→ **Set problem**
Retype the listing below line for line, changing no character.

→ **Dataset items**
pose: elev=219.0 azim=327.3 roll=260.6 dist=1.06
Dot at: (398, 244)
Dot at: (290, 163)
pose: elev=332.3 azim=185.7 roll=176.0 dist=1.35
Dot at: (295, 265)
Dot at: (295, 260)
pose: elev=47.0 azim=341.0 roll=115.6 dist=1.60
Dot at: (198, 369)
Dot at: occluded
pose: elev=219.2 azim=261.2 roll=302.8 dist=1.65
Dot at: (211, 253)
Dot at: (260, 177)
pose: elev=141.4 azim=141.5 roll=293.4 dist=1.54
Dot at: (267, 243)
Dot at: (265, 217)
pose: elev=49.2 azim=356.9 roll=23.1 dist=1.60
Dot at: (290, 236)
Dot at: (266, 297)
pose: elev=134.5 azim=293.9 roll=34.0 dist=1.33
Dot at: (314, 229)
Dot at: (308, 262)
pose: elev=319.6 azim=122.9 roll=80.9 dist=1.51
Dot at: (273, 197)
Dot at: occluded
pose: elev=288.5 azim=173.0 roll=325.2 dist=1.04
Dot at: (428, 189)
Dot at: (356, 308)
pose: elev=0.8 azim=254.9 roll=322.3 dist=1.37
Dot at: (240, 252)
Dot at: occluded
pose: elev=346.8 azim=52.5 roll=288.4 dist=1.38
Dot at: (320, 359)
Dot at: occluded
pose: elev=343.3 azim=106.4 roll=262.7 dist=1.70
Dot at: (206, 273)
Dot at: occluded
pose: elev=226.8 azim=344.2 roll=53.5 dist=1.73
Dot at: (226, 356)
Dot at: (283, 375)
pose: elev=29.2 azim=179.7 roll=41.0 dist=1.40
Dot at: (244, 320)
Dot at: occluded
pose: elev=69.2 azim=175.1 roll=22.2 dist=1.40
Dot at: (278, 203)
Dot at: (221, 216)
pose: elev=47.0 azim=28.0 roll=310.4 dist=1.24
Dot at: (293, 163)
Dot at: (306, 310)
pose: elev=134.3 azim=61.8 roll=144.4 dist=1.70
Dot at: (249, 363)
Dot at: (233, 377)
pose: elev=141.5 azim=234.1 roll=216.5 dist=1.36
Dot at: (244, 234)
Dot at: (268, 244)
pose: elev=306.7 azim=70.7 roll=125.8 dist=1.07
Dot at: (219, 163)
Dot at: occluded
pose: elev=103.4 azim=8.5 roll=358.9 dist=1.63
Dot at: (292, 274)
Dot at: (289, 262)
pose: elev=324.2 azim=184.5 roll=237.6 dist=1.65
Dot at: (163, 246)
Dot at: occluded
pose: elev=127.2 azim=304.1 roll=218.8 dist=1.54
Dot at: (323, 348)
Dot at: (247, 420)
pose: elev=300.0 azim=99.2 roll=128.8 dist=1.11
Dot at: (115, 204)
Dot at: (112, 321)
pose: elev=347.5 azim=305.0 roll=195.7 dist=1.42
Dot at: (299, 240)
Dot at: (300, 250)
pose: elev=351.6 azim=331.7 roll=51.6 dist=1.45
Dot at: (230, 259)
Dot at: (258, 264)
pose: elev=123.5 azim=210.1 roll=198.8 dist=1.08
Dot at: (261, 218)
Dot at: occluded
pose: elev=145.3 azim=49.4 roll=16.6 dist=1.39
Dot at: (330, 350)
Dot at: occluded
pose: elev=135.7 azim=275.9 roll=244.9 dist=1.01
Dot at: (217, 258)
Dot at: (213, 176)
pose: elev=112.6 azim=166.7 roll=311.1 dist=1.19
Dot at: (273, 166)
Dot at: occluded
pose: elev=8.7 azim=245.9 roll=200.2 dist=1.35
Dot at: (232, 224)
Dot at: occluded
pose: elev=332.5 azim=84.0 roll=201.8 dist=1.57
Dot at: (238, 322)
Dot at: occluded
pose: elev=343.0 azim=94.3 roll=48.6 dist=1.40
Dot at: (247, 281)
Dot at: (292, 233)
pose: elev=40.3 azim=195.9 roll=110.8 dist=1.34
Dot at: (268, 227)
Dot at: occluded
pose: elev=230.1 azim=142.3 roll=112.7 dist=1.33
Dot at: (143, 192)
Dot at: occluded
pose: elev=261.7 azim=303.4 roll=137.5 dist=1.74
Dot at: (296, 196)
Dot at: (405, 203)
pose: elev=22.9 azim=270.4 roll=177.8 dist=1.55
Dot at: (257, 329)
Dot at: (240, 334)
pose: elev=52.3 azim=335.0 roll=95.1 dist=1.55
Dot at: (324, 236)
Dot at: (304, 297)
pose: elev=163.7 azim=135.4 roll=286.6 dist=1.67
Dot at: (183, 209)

→ **Answer to this exercise**
pose: elev=219.0 azim=327.3 roll=260.6 dist=1.06
Dot at: (398, 244)
Dot at: (290, 163)
pose: elev=332.3 azim=185.7 roll=176.0 dist=1.35
Dot at: (295, 265)
Dot at: (295, 260)
pose: elev=47.0 azim=341.0 roll=115.6 dist=1.60
Dot at: (198, 369)
Dot at: occluded
pose: elev=219.2 azim=261.2 roll=302.8 dist=1.65
Dot at: (211, 253)
Dot at: (260, 177)
pose: elev=141.4 azim=141.5 roll=293.4 dist=1.54
Dot at: (267, 243)
Dot at: (265, 217)
pose: elev=49.2 azim=356.9 roll=23.1 dist=1.60
Dot at: (290, 236)
Dot at: (266, 297)
pose: elev=134.5 azim=293.9 roll=34.0 dist=1.33
Dot at: (314, 229)
Dot at: (308, 262)
pose: elev=319.6 azim=122.9 roll=80.9 dist=1.51
Dot at: (273, 197)
Dot at: occluded
pose: elev=288.5 azim=173.0 roll=325.2 dist=1.04
Dot at: (428, 189)
Dot at: (356, 308)
pose: elev=0.8 azim=254.9 roll=322.3 dist=1.37
Dot at: (240, 252)
Dot at: occluded
pose: elev=346.8 azim=52.5 roll=288.4 dist=1.38
Dot at: (320, 359)
Dot at: occluded
pose: elev=343.3 azim=106.4 roll=262.7 dist=1.70
Dot at: (206, 273)
Dot at: occluded
pose: elev=226.8 azim=344.2 roll=53.5 dist=1.73
Dot at: (226, 356)
Dot at: (283, 375)
pose: elev=29.2 azim=179.7 roll=41.0 dist=1.40
Dot at: (244, 320)
Dot at: occluded
pose: elev=69.2 azim=175.1 roll=22.2 dist=1.40
Dot at: (278, 203)
Dot at: (221, 216)
pose: elev=47.0 azim=28.0 roll=310.4 dist=1.24
Dot at: (293, 163)
Dot at: (306, 310)
pose: elev=134.3 azim=61.8 roll=144.4 dist=1.70
Dot at: (249, 363)
Dot at: (233, 377)
pose: elev=141.5 azim=234.1 roll=216.5 dist=1.36
Dot at: (244, 234)
Dot at: (268, 244)
pose: elev=306.7 azim=70.7 roll=125.8 dist=1.07
Dot at: (219, 163)
Dot at: occluded
pose: elev=103.4 azim=8.5 roll=358.9 dist=1.63
Dot at: (292, 274)
Dot at: (289, 262)
pose: elev=324.2 azim=184.5 roll=237.6 dist=1.65
Dot at: (163, 246)
Dot at: occluded
pose: elev=127.2 azim=304.1 roll=218.8 dist=1.54
Dot at: (323, 348)
Dot at: (247, 420)
pose: elev=300.0 azim=99.2 roll=128.8 dist=1.11
Dot at: (115, 204)
Dot at: (112, 321)
pose: elev=347.5 azim=305.0 roll=195.7 dist=1.42
Dot at: (299, 240)
Dot at: (300, 250)
pose: elev=351.6 azim=331.7 roll=51.6 dist=1.45
Dot at: (230, 259)
Dot at: (258, 264)
pose: elev=123.5 azim=210.1 roll=198.8 dist=1.08
Dot at: (261, 218)
Dot at: occluded
pose: elev=145.3 azim=49.4 roll=16.6 dist=1.39
Dot at: (330, 350)
Dot at: occluded
pose: elev=135.7 azim=275.9 roll=244.9 dist=1.01
Dot at: (217, 258)
Dot at: (213, 176)
pose: elev=112.6 azim=166.7 roll=311.1 dist=1.19
Dot at: (273, 166)
Dot at: occluded
pose: elev=8.7 azim=245.9 roll=200.2 dist=1.35
Dot at: (232, 224)
Dot at: occluded
pose: elev=332.5 azim=84.0 roll=201.8 dist=1.57
Dot at: (238, 322)
Dot at: occluded
pose: elev=343.0 azim=94.3 roll=48.6 dist=1.40
Dot at: (247, 281)
Dot at: (292, 233)
pose: elev=40.3 azim=195.9 roll=110.8 dist=1.34
Dot at: (268, 227)
Dot at: occluded
pose: elev=230.1 azim=142.3 roll=112.7 dist=1.33
Dot at: (143, 192)
Dot at: occluded
pose: elev=261.7 azim=303.4 roll=137.5 dist=1.74
Dot at: (296, 196)
Dot at: (405, 203)
pose: elev=22.9 azim=270.4 roll=177.8 dist=1.55
Dot at: (257, 329)
Dot at: (240, 334)
pose: elev=52.3 azim=335.0 roll=95.1 dist=1.55
Dot at: (324, 236)
Dot at: (304, 297)
pose: elev=163.7 azim=135.4 roll=286.6 dist=1.67
Dot at: (183, 209)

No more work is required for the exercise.